Steht da „Werkzeug“, kommen Batterien und Munition zum Vorschein. Strahlt er das Wörtchen „Besessen“ an, platzt ein Poltergeist aus der Dunkelheit. Spielerisch entscheidend ist im Grunde nur „Bumm!“, was eine riesige Explosion zum In-die-Falle-Locken mehrerer Gegner erzeugt, oder „Leuchtrakete“, um sich auf freiem Feld eine kurze Verschnaufpause zu verschaffen.

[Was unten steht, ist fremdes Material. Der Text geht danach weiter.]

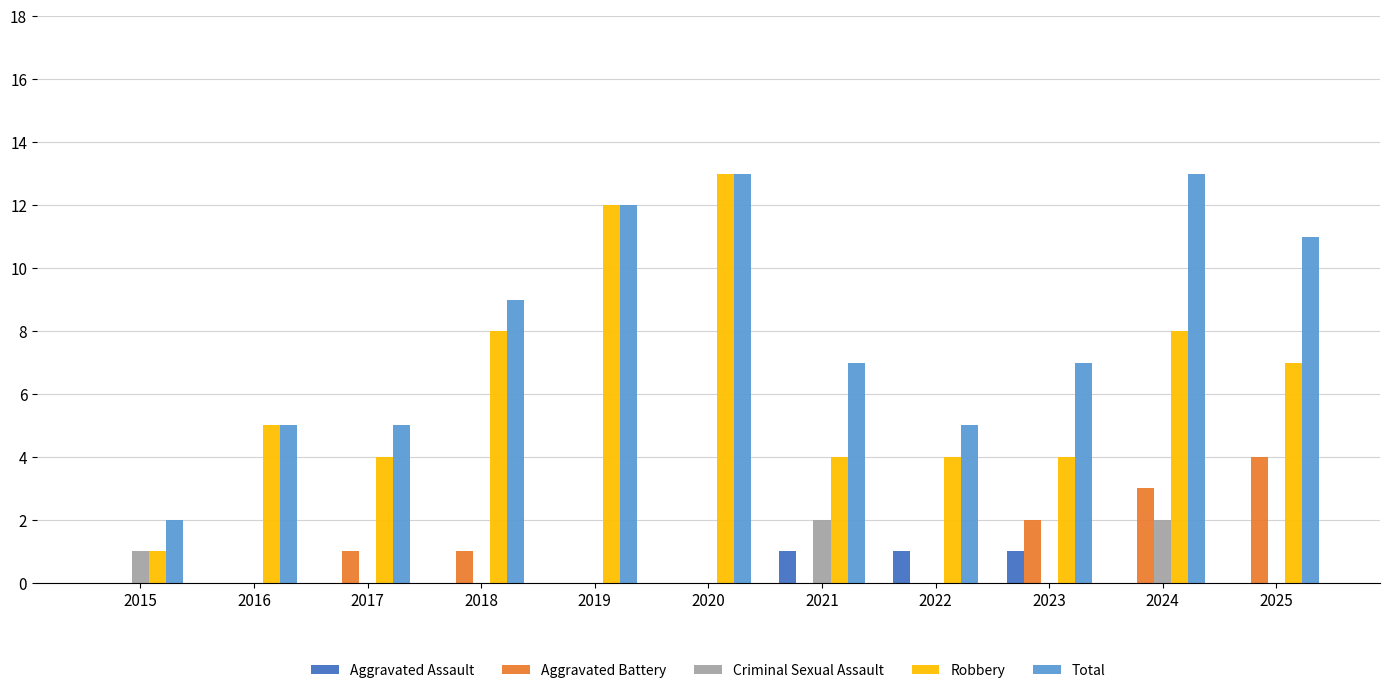

Is the value of Aggravated Battery at 2015 greater than the value of Robbery at 2015?

No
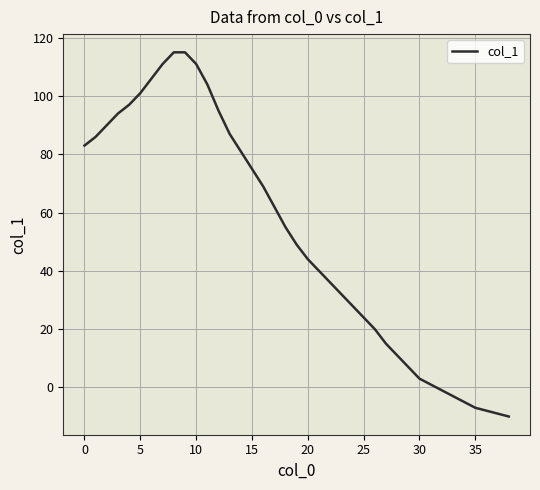

Is this an area chart (filled region under the line)?

No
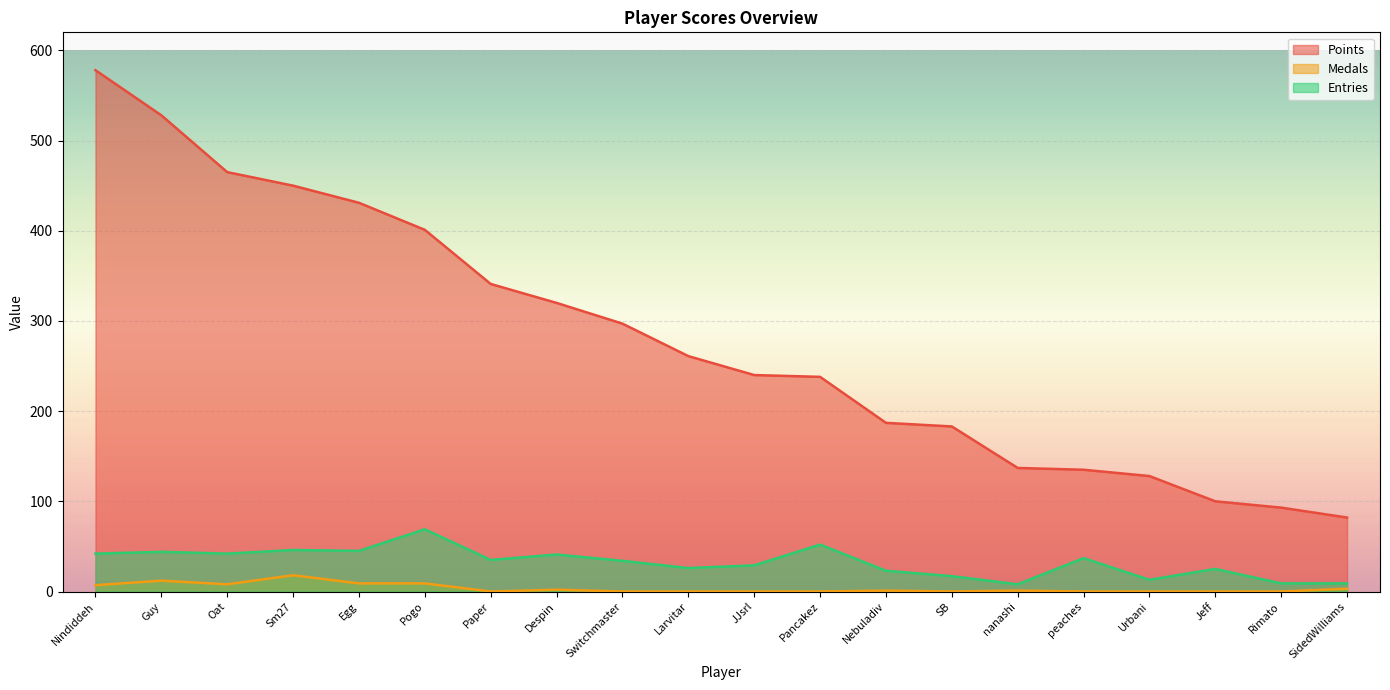

Between Paper and Nebuladiv, which is larger?

Paper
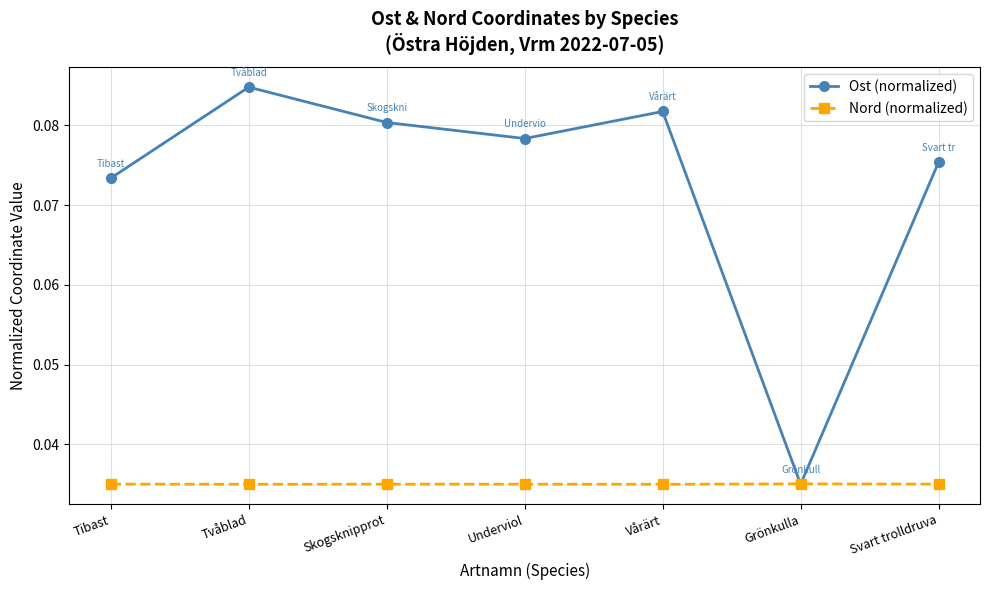

Count the Nord (normalized) values in the range 0 to 1.

7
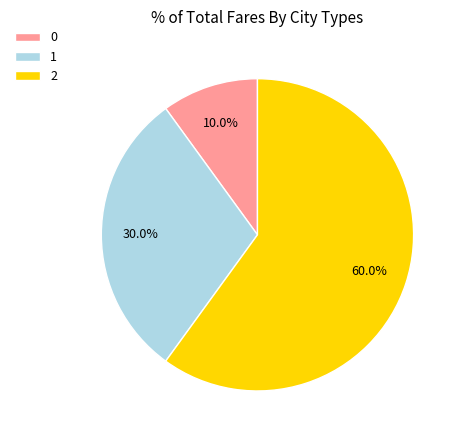

How many slices are in this pie chart?

3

Am besten gefallen hat mir die Szene, in der Alan durch einen Parcours voller zufällig an- und ausgehender Laternen kämpfen muss. Die feindliche Übermacht erzeugt hier trotz prallen Munitionsvorrats endlich mal ein Gefühl der Unterlegenheit, während man sich von einem Lichtkegel zum nächsten schleppt, stets das Risiko vor Augen, plötzlich unter einer den Geist aufgebenden Lampe zu stehen.

Solche kurzen Intermezzi und der durchaus knackige Endkampf, der den des Hauptspiels um mehrere Klassen überflügelt, retten „The Signal“ vor dem grauen, zähflüssigen Sumpf des Durchschnitts. Fürs nächste Mal wünsche ich mir nicht nur eine erzählerische Fortführung, die Wakes Geschichte hoffentlich Richtung Happy End schubst, sondern auch Mut zu (wenigstens kleinen) spielerischen Neuerungen und mehr aus dem bekannten Rahmen Fallendes.

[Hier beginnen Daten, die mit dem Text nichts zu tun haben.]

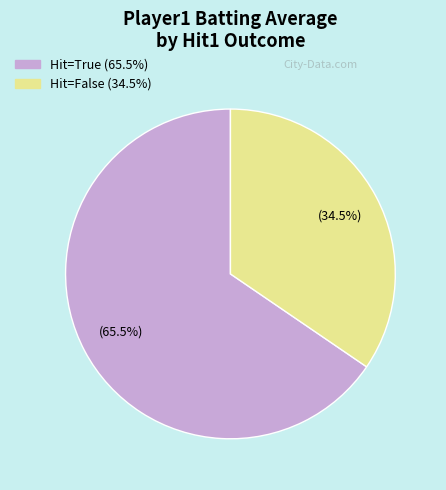

Is there any slice that represents more than half of the pie?

Yes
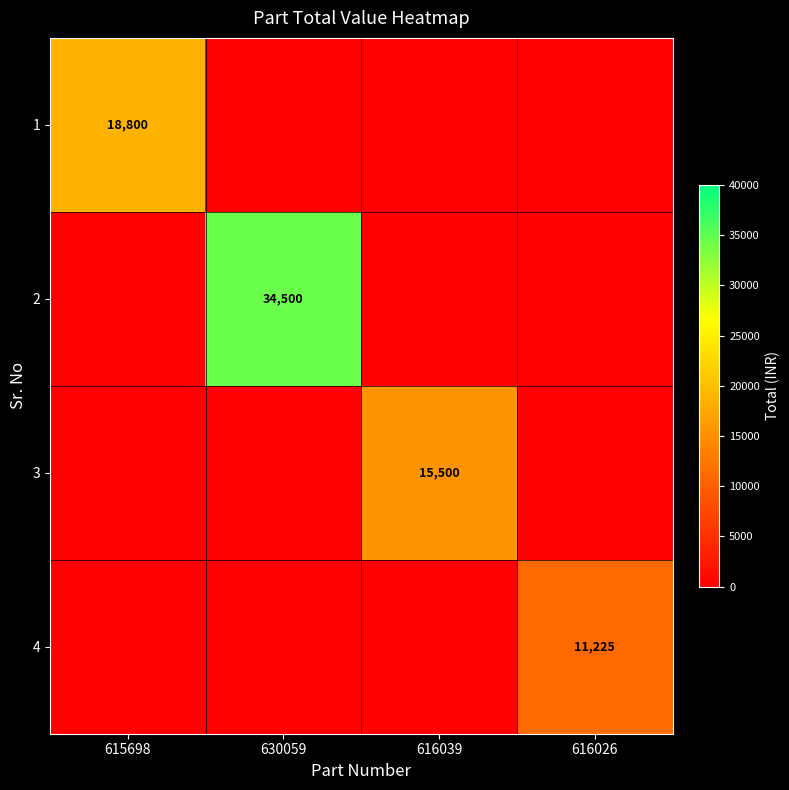

True or false: 3 has a value of 26364 at 616039.

False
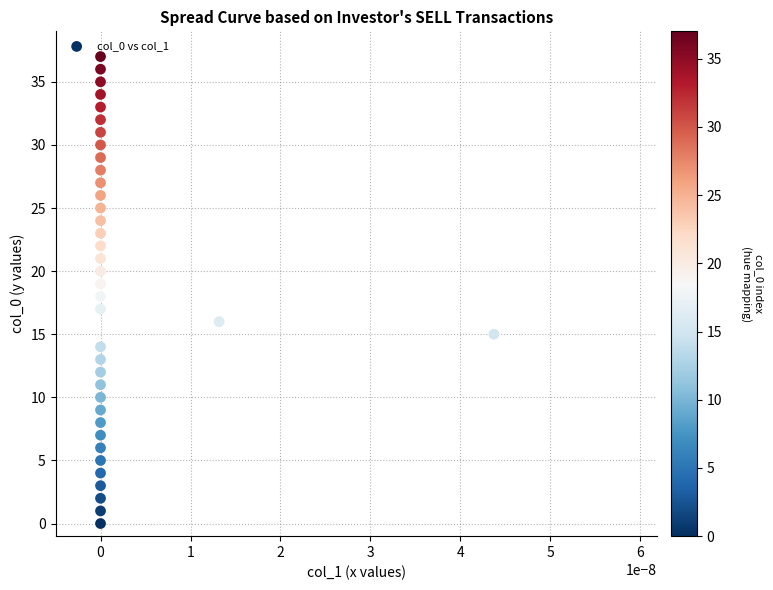

What is the range of Y values (max minus min)?

37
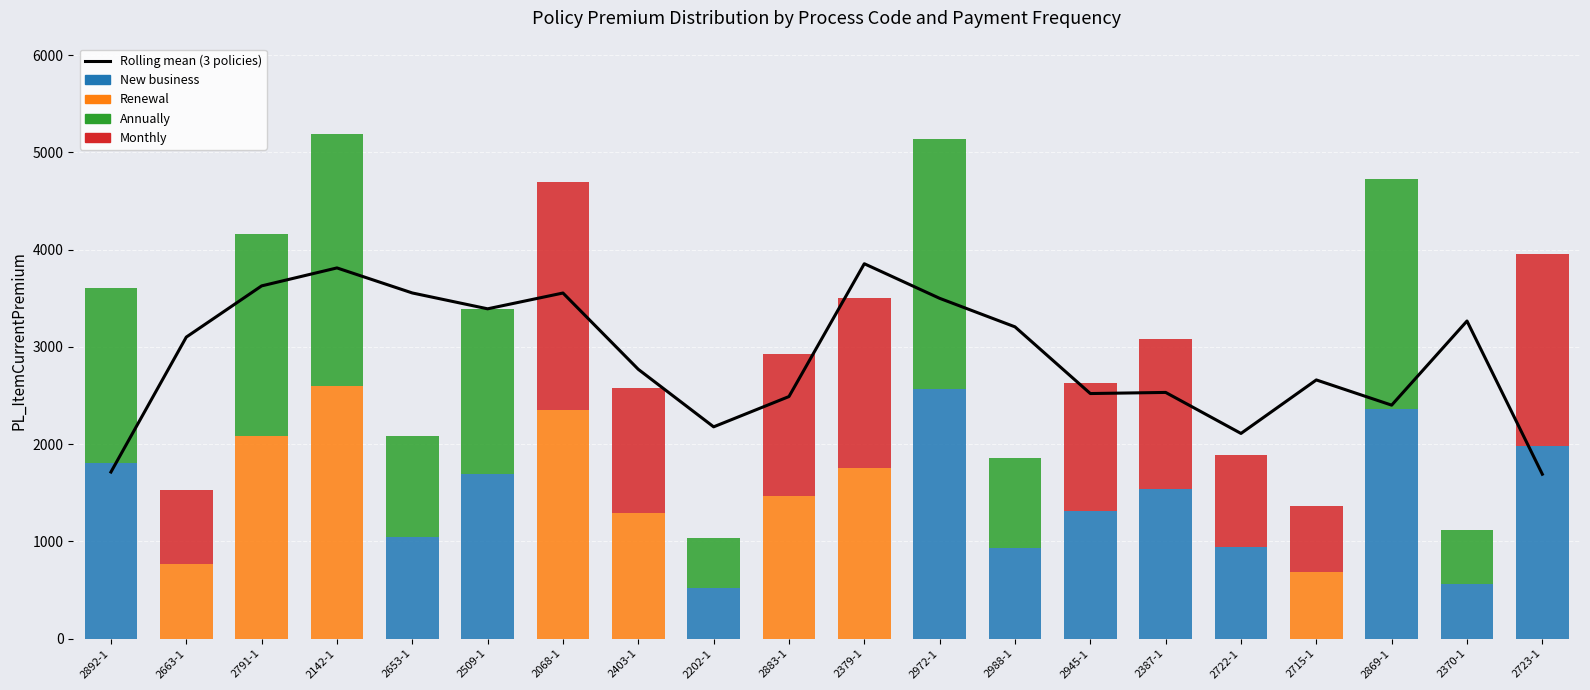

Rank the categories by Monthly value from lowest to highest.

2892-1, 2791-1, 2142-1, 2653-1, 2509-1, 2202-1, 2972-1, 2988-1, 2869-1, 2370-1, 2715-1, 2663-1, 2722-1, 2403-1, 2945-1, 2883-1, 2387-1, 2379-1, 2723-1, 2068-1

Fazit: Wiedersehen macht Freude

Es ist schön, Alan wiederzusehen. Es ist auch schön, dass die übernatürliche Wildheit des Waldes nichts an Faszination eingebüßt hat. Nach Wochen stehe ich endlich wieder in der Dunkelheit und lasse mich von fließenden Schatten, dem tosenden Sturm und der wunderbar schaurigen Soundkulisse berauschen. Aber so angenehm Remedy auf der Waldbühne Stimmung erzeugt, so erfreulich wären auch ein paar spielerische Neuerungen gewesen. Vielleicht eine neue Waffe, ein neuer Gegnertyp, irgendwas. Fliegende Buhuuu-Bücherschwärme sind nicht unbedingt das, womit man erwachsenen Spielern Angst einjagt.

„The Signal“ ist eine routinierte Episode zum lockeren Runterspielen. Sie macht dank erzählerischer Führung Thomas Zanes, dank albtraumhaft ineinander übergehender Schauplätze und des ab und zu entbrennenden Unterlegenheitsgefühls auch Spaß – aber am Ende bleibt nur ein Cliffhanger unter vielen. Und natürlich die Hoffnung, dass Remedy bei „The Writer“, dem bald erscheinenden achten Kapitel, etwas mehr Mut beweist.